##### GIVEN TEXT

Is it not stupid to think that, because coarse men use drink coarsely, no man shall drink? As well say that because some men have indigestion no man shall eat, because there is bad music played we shall have no good music.
Well enough I know that my voice is a feeble one. What I say will have no effect. However I feel this inclination to speak up. It has seemed to me, from the very beginning, that this whole matter of prohibition has been put on the wrong footing. We should begin to find out, sometime, that people are not changed by laws. You do not make men moral or immoral that way.
Anyway, being moral or immoral has nothing to do with the matter.
Men continue to drink. It is all a question of what we shall drink. It is a question of taste.
Drink is the great equalizer. I dare say that, unlike food, it is not an absolute necessity to the continuance of human life.
But who wants just to live? If I cannot put some flourish into my life what good is it to me? Too much greyness in an industrial civilization. I do not want to be grey. If I were a bird I would want to wear the most gaily-colored plumage I could find. I want to sing occasionally, shout, link arms with other men, tell them nice little complimentary lies about themselves, have them do the same to me.
I want to dance, make love, get drunk when getting drunk will loosen me up.
Being as I am, the kind of man I am, I dare say I will do these things in any event.
I will get drinks all right. Plenty of men offer me drinks. Almost every day I get letters—"Come to my house. I have something good here."
Mostly optimistic lies, a forlorn hope.
We are all sunk into the vulgarity of second rate drinks. We go deeper and deeper. Nothing has ever so discouraged me about democracy. Nothing has ever so stood in the way of the growth of good taste.
Nothing has ever struck such a blow at comradeship, as between man and man.
Prohibition—the triumph of vulgarity.
That is all I can see in the matter.

##########
##### SOURCE DATA

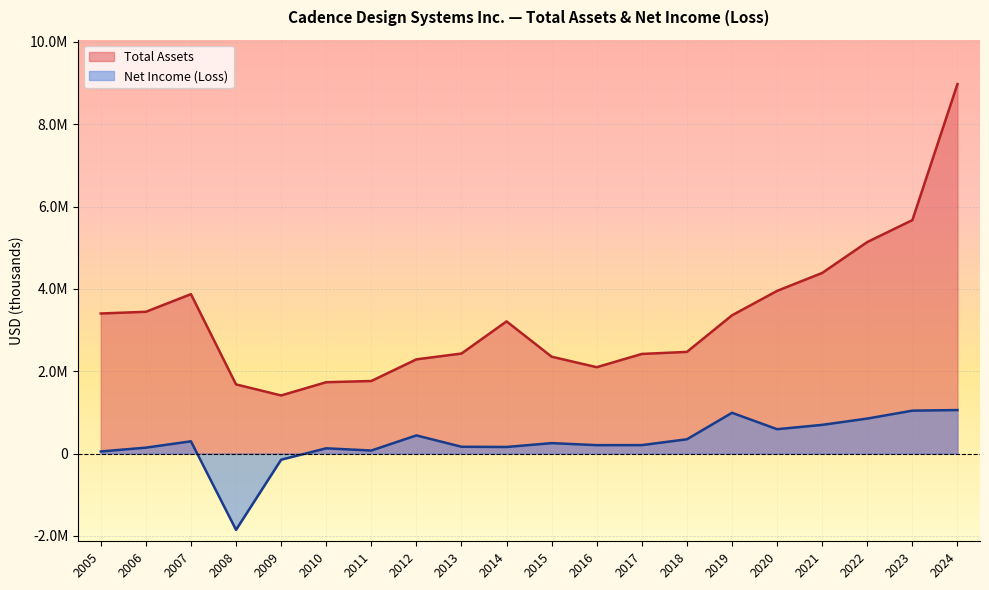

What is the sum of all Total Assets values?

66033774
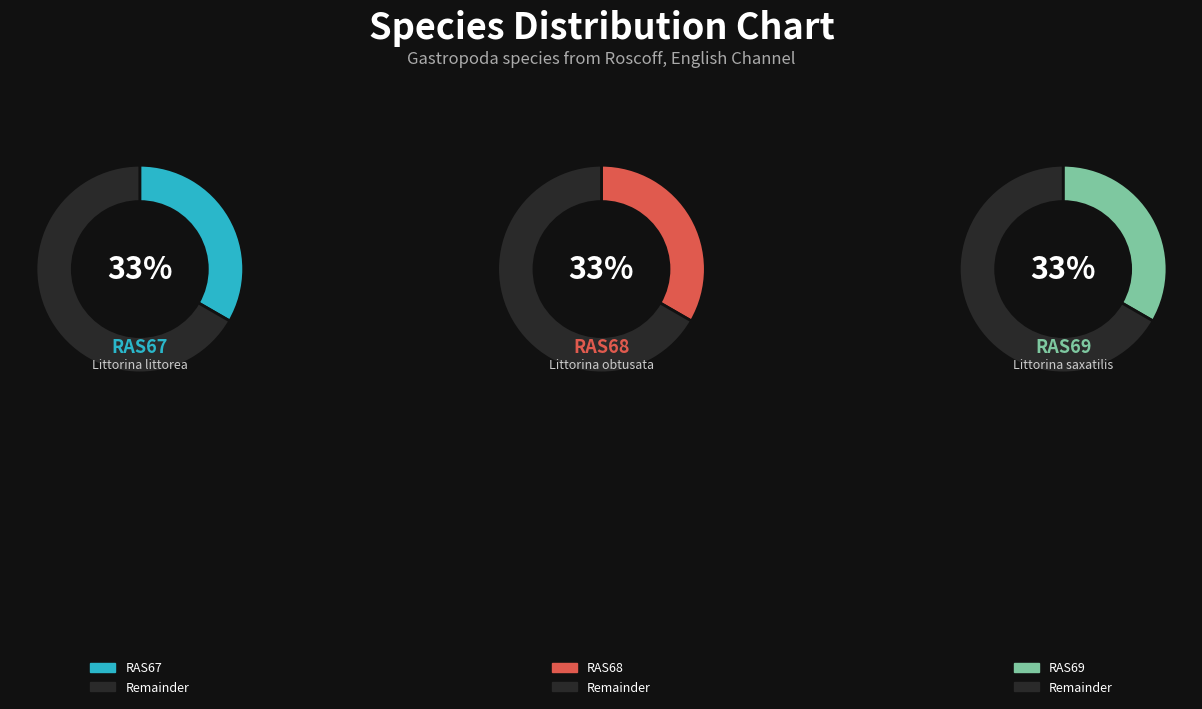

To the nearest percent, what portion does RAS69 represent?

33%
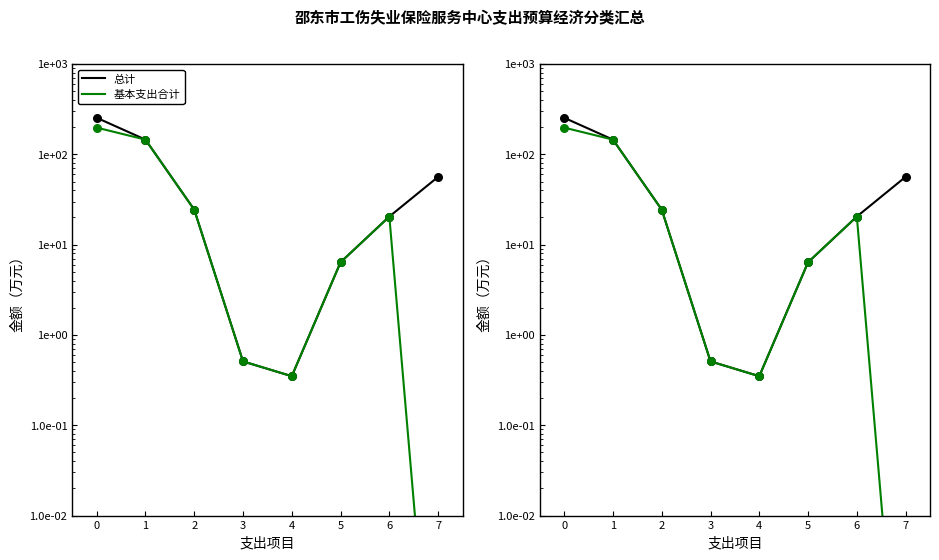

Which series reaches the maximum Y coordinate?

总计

##########
##### SOURCE DATA

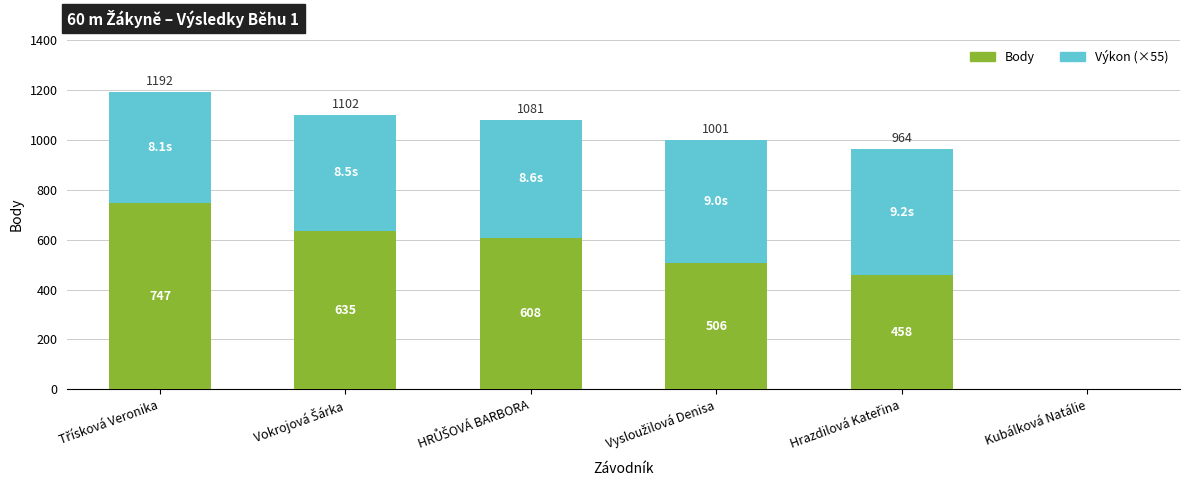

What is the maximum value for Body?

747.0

##########

§ QUESTIONS
**a.** In the prohibition essay, why does the writer think prohibition was put on the wrong footing from the start?
**b.** Rewrite the prohibition essay between "Being as I am, the" and "of good taste.", inclusive, renaming "letters" as "notes".

§ REPLIES
**a.** The writer holds that people are not changed by laws. Men cannot be made moral or immoral that way, so prohibition rests on a mistaken idea.

**b.**
Being as I am, the kind of man I am, I dare say I will do these things in any event.
I will get drinks all right. Plenty of men offer me drinks. Almost every day I get notes—"Come to my house. I have something good here."
Mostly optimistic lies, a forlorn hope.
We are all sunk into the vulgarity of second rate drinks. We go deeper and deeper. Nothing has ever so discouraged me about democracy. Nothing has ever so stood in the way of the growth of good taste.